One-Carbon Metabolism in Methanogens: Evidence for Synthesis of a Two-Carbon Cellular Intermediate and Unification of Catabolism and Anabolism in Methanosarcina barkeri

Abstract

One-carbon metabolic transformations associated with cell carbon synthesis and methanogenesis were analyzed by long- and short-term 14 CH 3 OH or 14 CO 2 incorporation studies during growth and by cell suspensions. 14 CH 3 OH and 14 CO 2 were equivalently incorporated into the major cellular components (i.e., lipids, proteins, and nucleic acids) during growth on H 2 -CO 2 -methanol. 14 CH 3 OH was selectively incorporated into the C-3 of alanine with decreased amounts fixed in the C-1 and C-2 positions, whereas 14 CO 2 was selectively incorporated into the C 1 moiety with decreasing amounts assimilated into the C-2 and C-3 atoms. Notably, 14 CH 4 and [3- 14 C]alanine synthesized from 14 CH 3 OH during growth shared a common specific activity distinct from that of CO 2 or methanol. Cell suspensions synthesized acetate and alanine from 14 CO 2 . The addition of iodopropane inhibited acetate synthesis but did not decrease the amount of 14 CH 3 OH or 14 CO 2 fixed into one-carbon carriers (i.e., methyl coenzyme M or carboxydihydromethanopterin).

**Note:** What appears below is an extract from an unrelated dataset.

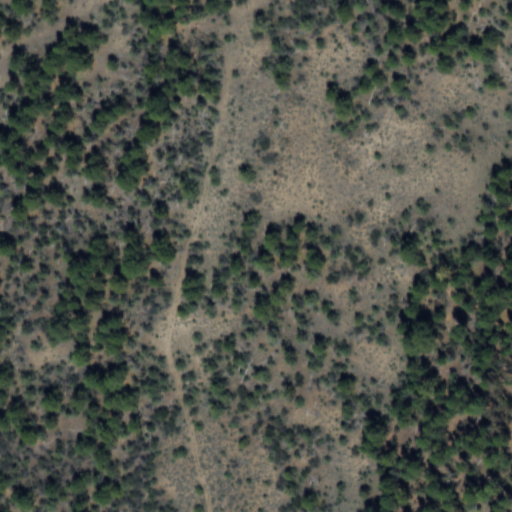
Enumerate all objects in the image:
road: (172, 315)
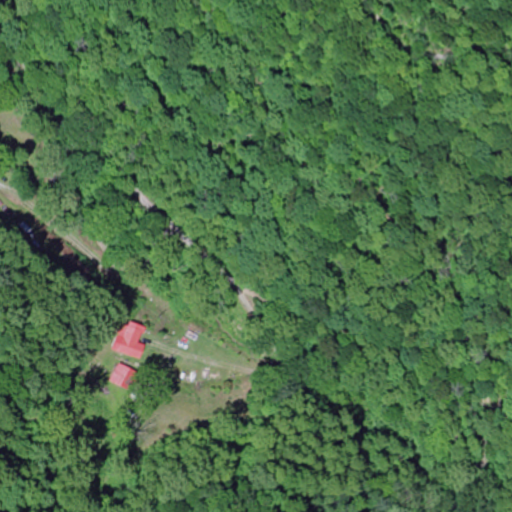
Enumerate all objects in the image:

Carboxydihydromethanopterin was only labeled from 14 CH 3 OH in the absence of hydrogen. Cell extracts catalyzed the synthesis of acetate from 14 CO (∼1 nmol/min per mg of protein) and an isotopic exchange between CO 2 or CO and the C-1 of pyruvate. Acetate synthesis from 14 CO was stimulated by methyl B 12 but not by methyl tetrahydrofolate or methyl coenzyme M. Methyl coenzyme M and coenzyme M were inhibitory to acetate synthesis. Cell extracts contained high levels of phosphotransacetylase (>6 μmol/min per mg of protein) and acetate kinase (>0.14 μmol/min per mg of protein). It was not possible to distinguish between acetate and acetyl coenzyme A as the immediate product of two-carbon synthesis with the methods employed.